The great Robert Bruce, as we have seen, had left his son David, a mere boy, on the throne. He could not but be anxious for the stability of his position with such a powerful kingdom and martial young king in his immediate neighbourhood, and with the long-pursued claims and attempts of England on Scotland. Bruce had, indeed, taken a strong precaution against the invasion of his son's peace by marrying him to the sister of Edward of England. But the temptation of ambition in princes has almost always proved far stronger than the ties of blood, and so it proved in Edward's case. We might have expected that he would maintain rather than attempt to destroy the happiness and fair establishment of his sister on the throne of Scotland. But the spirit of military domination was as powerful in Edward as in his grandfather. He could not forget that Scotland had nearly been secured by England, and that the English had lost prestige at Bannockburn. He burned, therefore, to restore the reputation of the English arms, and complete the design of uniting the whole of the island of Great Britain into one kingdom—the life-long aim and dying command of Edward I.

When princes are desirous of pleas of aggression it is never difficult to find them, and in this case they were abundant and plausible. In the treaty of peace and alliance concluded between Bruce and Edward at Northampton, when Joan was affianced to the heir of Scotland, just before Bruce's death, it was stipulated that both the Scottish families who had lost their estates in Scotland by taking part with the English in the late wars, and the English nobles who had claims on estates there by marriage or heirship, should all be restored to them. The Scottish estates were restored; but Bruce, perceiving that those of the English were much more valuable than the others, had been unwilling to allow so many dangerous subjects of the English king to establish themselves in the heart of his realm, where they might become formidable enemies. He had therefore put off their urgent demands of fulfilment of this stipulation, on the plea that it required time and caution to dispossess the potent Scottish barons now holding them. The claim of Lord Henry Percy was conceded; those of the Lords Wake and Beaumont, the latter of whom claimed the earldom of Buchan in right of his wife, were disregarded. Beaumont, a man of great power, and of a determined character, resolved by some means to conquer his right. He urged it upon Edward to redress the wrongs of his subjects; but Edward, now freed from the ascendency of Mortimer, though nothing loath, pleaded the impossibility of his armed interference in the face of the late solemn treaty and alliance, and he had used persuasions in vain.
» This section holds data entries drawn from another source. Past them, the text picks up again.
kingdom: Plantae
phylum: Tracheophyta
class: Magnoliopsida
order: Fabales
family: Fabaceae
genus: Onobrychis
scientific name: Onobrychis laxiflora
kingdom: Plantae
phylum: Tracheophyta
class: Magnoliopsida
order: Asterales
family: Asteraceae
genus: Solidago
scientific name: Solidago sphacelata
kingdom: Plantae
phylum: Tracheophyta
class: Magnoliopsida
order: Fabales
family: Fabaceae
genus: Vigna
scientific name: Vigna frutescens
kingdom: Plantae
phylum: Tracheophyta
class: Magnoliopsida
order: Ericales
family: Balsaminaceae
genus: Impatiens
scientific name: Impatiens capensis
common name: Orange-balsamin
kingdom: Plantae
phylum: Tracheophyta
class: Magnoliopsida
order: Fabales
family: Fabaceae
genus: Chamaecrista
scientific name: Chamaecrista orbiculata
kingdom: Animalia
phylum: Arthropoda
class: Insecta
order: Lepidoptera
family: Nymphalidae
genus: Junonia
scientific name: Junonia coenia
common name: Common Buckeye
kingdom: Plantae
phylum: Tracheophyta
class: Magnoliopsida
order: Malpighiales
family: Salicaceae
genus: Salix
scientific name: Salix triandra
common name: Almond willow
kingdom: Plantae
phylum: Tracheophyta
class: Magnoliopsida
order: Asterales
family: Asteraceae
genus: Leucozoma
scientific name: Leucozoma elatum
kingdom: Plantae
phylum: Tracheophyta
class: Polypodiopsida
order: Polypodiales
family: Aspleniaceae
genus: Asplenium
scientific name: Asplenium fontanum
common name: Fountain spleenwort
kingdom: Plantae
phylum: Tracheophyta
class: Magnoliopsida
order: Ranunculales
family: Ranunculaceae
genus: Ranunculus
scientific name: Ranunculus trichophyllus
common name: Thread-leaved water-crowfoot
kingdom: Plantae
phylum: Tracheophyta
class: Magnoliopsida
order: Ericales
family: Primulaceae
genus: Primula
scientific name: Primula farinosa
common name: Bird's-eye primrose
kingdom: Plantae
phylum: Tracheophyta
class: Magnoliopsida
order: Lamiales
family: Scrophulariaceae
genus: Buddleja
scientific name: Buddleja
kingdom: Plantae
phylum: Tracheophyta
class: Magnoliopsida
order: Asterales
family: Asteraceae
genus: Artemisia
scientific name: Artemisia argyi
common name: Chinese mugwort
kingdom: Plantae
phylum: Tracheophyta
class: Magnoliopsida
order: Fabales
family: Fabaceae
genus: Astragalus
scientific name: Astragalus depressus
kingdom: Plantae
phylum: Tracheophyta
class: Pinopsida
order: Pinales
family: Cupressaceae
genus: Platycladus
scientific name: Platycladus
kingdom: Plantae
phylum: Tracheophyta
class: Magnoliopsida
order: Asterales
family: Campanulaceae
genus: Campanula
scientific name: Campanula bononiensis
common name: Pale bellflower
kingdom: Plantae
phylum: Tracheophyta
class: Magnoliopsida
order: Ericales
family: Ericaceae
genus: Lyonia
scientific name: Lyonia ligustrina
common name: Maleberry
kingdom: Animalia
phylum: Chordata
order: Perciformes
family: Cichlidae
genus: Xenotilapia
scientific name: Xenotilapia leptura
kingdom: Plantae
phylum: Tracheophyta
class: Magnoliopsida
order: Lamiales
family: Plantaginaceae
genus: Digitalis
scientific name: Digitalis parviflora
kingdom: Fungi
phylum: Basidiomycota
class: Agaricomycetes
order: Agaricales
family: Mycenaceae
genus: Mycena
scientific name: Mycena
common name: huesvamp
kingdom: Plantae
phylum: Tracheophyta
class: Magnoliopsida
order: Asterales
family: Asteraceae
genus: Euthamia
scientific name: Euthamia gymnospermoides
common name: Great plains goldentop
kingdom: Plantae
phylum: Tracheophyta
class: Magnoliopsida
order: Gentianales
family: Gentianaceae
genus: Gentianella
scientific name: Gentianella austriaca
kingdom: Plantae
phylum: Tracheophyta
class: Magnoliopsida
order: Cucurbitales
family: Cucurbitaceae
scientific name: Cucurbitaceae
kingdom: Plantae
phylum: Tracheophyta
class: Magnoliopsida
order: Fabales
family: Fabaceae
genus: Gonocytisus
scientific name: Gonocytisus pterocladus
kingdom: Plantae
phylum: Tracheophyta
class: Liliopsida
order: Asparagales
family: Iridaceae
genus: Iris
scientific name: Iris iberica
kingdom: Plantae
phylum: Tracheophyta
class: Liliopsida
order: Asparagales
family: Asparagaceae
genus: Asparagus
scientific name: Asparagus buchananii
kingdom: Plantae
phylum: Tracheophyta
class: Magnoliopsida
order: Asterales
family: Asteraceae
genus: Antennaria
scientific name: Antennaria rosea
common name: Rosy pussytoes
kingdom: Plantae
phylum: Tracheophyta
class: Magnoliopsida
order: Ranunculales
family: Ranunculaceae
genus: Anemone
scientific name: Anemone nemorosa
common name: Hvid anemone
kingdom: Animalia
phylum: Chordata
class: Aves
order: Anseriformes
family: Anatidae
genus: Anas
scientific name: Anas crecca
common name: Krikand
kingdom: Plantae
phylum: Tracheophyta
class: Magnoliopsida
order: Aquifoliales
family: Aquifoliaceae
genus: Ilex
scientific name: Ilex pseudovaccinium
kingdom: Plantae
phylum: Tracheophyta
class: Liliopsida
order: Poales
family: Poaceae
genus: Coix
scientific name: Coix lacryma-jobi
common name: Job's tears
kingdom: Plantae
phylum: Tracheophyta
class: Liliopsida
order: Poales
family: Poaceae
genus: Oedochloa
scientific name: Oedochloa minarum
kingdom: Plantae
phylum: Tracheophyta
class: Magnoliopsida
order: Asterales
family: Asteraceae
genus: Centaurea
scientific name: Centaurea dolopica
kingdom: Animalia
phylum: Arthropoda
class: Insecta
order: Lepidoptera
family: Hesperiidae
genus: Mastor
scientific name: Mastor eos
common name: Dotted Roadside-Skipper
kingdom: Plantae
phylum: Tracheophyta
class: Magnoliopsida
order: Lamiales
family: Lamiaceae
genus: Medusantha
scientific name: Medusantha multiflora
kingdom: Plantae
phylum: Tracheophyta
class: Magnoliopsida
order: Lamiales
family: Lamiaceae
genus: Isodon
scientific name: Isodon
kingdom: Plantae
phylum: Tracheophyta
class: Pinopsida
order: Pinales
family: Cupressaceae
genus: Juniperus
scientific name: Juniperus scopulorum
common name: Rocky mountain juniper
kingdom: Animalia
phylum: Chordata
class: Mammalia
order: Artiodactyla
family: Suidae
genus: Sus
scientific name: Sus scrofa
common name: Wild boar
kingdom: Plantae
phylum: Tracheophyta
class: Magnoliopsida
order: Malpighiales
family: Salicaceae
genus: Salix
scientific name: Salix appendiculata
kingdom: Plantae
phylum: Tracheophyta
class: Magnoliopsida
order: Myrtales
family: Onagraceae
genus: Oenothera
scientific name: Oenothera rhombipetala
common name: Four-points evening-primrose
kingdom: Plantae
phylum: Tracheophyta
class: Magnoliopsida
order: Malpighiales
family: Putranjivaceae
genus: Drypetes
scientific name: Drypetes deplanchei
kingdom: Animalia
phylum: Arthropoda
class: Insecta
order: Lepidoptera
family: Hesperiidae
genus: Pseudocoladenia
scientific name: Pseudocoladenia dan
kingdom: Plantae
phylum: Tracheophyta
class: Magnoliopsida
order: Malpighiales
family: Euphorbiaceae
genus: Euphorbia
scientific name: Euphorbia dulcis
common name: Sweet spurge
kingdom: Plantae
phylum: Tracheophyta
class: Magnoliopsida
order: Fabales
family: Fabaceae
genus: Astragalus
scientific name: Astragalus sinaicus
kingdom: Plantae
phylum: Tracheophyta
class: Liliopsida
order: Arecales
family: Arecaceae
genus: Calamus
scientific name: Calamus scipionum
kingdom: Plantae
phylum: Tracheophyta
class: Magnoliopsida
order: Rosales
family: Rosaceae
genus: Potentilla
Probably, however, he gave the malcontents to understand that he would not prevent them from trying to help themselves. Not only was Bruce dead, but his two great warriors and statesmen, Moray and Douglas, were dead also. Moray had been left regent and guardian of the young King David, still only about nine years of age; but to his vigorous administration had succeeded that of the Earl of Mar, another nephew of Robert Bruce, and a much inferior man.